Sawtell Catholic Care CEO Michael Darragh says the units along 115 - 117 Sawtell Rd are becoming quite dilapidated and are posing an increasing health risk as time goes by.
"So we need to address this rebuild as a priority for the safety of all concerned," Mr Darragh said.
"It's great our residents love living there and with us at Sawtell Catholic Care, and I know they hate change and disruption; however, we cannot avoid this in the circumstances.
"Some short term disruption will result in a much improved and safer outcome for everyone."
Residents like Sue Soley don't deny the units are in need of a revamp but say more maintenance should have been done over the years, and that in recent times the church has been putting its corporate interests first.

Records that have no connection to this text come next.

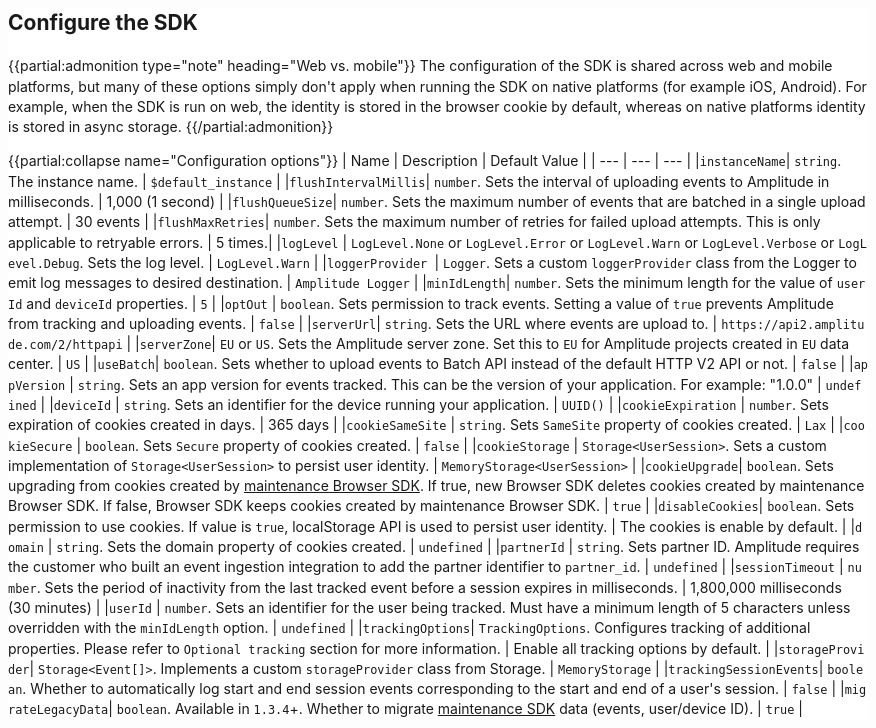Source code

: ## Configure the SDK

{{partial:admonition type="note" heading="Web vs. mobile"}}
The configuration of the SDK is shared across web and mobile platforms, but many of these options simply don't apply when running the SDK on native platforms (for example iOS, Android). For example, when the SDK is run on web, the identity is stored in the browser cookie by default, whereas on native platforms identity is stored in async storage.
{{/partial:admonition}}

{{partial:collapse name="Configuration options"}}
| Name  | Description | Default Value |
| --- | --- | --- |
|`instanceName`| `string`. The instance name. | `$default_instance` |
|`flushIntervalMillis`| `number`. Sets the interval of uploading events to Amplitude in milliseconds. | 1,000 (1 second) |
|`flushQueueSize`| `number`. Sets the maximum number of events that are batched in a single upload attempt. | 30 events |
|`flushMaxRetries`| `number`. Sets the maximum number of retries for failed upload attempts. This is only applicable to retryable errors. | 5 times.|
|`logLevel` | `LogLevel.None` or `LogLevel.Error` or `LogLevel.Warn` or `LogLevel.Verbose` or `LogLevel.Debug`. Sets the log level. | `LogLevel.Warn` |
|`loggerProvider `| `Logger`. Sets a custom `loggerProvider` class from the Logger to emit log messages to desired destination. | `Amplitude Logger` |
|`minIdLength`|  `number`. Sets the minimum length for the value of `userId` and `deviceId` properties. | `5` |
|`optOut` | `boolean`. Sets permission to track events. Setting a value of `true` prevents Amplitude from tracking and uploading events. | `false` |
|`serverUrl`| `string`. Sets the URL where events are upload to. | `https://api2.amplitude.com/2/httpapi` | 
|`serverZone`| `EU` or  `US`. Sets the Amplitude server zone. Set this to `EU` for Amplitude projects created in `EU` data center. | `US` |
|`useBatch`| `boolean`. Sets whether to upload events to Batch API instead of the default HTTP V2 API or not. | `false` |
|`appVersion` | `string`. Sets an app version for events tracked. This can be the version of your application. For example: "1.0.0" | `undefined` |
|`deviceId` | `string`. Sets an identifier for the device running your application. | `UUID()` |
|`cookieExpiration` | `number`. Sets expiration of cookies created in days. | 365 days |
|`cookieSameSite` | `string`. Sets `SameSite` property of cookies created. | `Lax` |
|`cookieSecure` | `boolean`. Sets `Secure` property of cookies created. | `false` |
|`cookieStorage` | `Storage<UserSession>`. Sets a custom implementation of `Storage<UserSession>` to persist user identity. | `MemoryStorage<UserSession>` |
|`cookieUpgrade`| `boolean`. Sets upgrading from cookies created by [maintenance Browser SDK](/docs/sdks/analytics/browser/javascript-sdk). If true, new Browser SDK deletes cookies created by maintenance Browser SDK. If false, Browser SDK keeps cookies created by maintenance Browser SDK. | `true` |
|`disableCookies`| `boolean`. Sets permission to use cookies. If value is `true`, localStorage API is used to persist user identity. | The cookies is enable by default. |
|`domain` | `string`. Sets the domain property of cookies created. | `undefined` |
|`partnerId` | `string`. Sets partner ID. Amplitude requires the customer who built an event ingestion integration to add the partner identifier to `partner_id`. | `undefined` |
|`sessionTimeout` | `number`. Sets the period of inactivity from the last tracked event before a session expires in milliseconds. | 1,800,000 milliseconds (30 minutes) |
|`userId` | `number`. Sets an identifier for the user being tracked. Must have a minimum length of 5 characters unless overridden with the `minIdLength` option. | `undefined` |
|`trackingOptions`| `TrackingOptions`. Configures tracking of additional properties. Please refer to `Optional tracking` section for more information. | Enable all tracking options by default. |
|`storageProvider`| `Storage<Event[]>`. Implements a custom `storageProvider` class from Storage. | `MemoryStorage` |
|`trackingSessionEvents`| `boolean`. Whether to automatically log start and end session events corresponding to the start and end of a user's session. | `false` |
|`migrateLegacyData`| `boolean`. Available in `1.3.4`+. Whether to migrate [maintenance SDK](../react-native) data (events, user/device ID). | `true` |
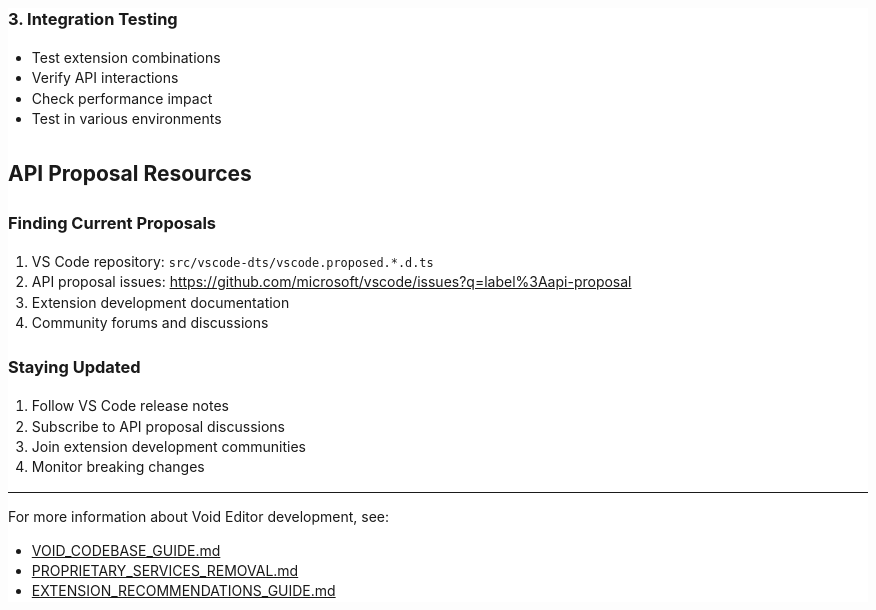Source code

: ### 3. Integration Testing
- Test extension combinations
- Verify API interactions
- Check performance impact
- Test in various environments

## API Proposal Resources

### Finding Current Proposals
1. VS Code repository: `src/vscode-dts/vscode.proposed.*.d.ts`
2. API proposal issues: https://github.com/microsoft/vscode/issues?q=label%3Aapi-proposal
3. Extension development documentation
4. Community forums and discussions

### Staying Updated
1. Follow VS Code release notes
2. Subscribe to API proposal discussions
3. Join extension development communities
4. Monitor breaking changes

---

For more information about Void Editor development, see:
- [VOID_CODEBASE_GUIDE.md](./VOID_CODEBASE_GUIDE.md)
- [PROPRIETARY_SERVICES_REMOVAL.md](./PROPRIETARY_SERVICES_REMOVAL.md)
- [EXTENSION_RECOMMENDATIONS_GUIDE.md](./EXTENSION_RECOMMENDATIONS_GUIDE.md)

"We've been here over 10 years and seen very little maintenance carried out," Mrs Soley said.
"We're only renters and we know that but they never used to make us feel that way. We felt like we were considered permanent residents," Mrs Soley said.
Mr Darragh says residents will be offered assistance in finding alternative accommodation while the rebuild takes place.
But residents like Joe Ilk have little confidence given his experience in recent years.
"Over the past two years they've gradually withdrawn services and they're not living up to their motto of 'we care'," Mr Ilk said.
"They're putting corporate interests above people. They say they will assist us but when you ring it's very hard to get through and when I did get through to ask for help finding alternative accommodation I was told they were compiling a list."
A letter to residents on June 26 stated a development application for the site will be submitted to Council by the end of this year, with a projected demolition potentially occurring in early 2021, subject to approval.
It also states former residents will be given first preference and priority for a brand new unit subject to eligibility criteria regarding financial disadvantage, as per current arrangements.
The latest plan comes in the context of several other controversial church developments in the region.
Recently three Coffs Harbour City Councillors lodged a rescission motion to stop approval for eight units on a corner block between Boronia and Honeysuckle Streets and Fourth Ave near the Sawtell Catholic Church.
The rescission motion was overturned meaning the development can now go ahead.
The church is also fighting Council on the approval of 52 units in Woolgoolga. Heights exceed limits and there are concerns in relation to parking and flooding on the low lying block.
Not happy with Council's decision to defer the Woolgoolga DA to carry out a second round public consultation the church will now bypass Council and take the $21.5m proposal straight to the State Government.
Sawtell Catholic Care CEO Michael Darragh is meeting with Villa Maria residents on Tuesday.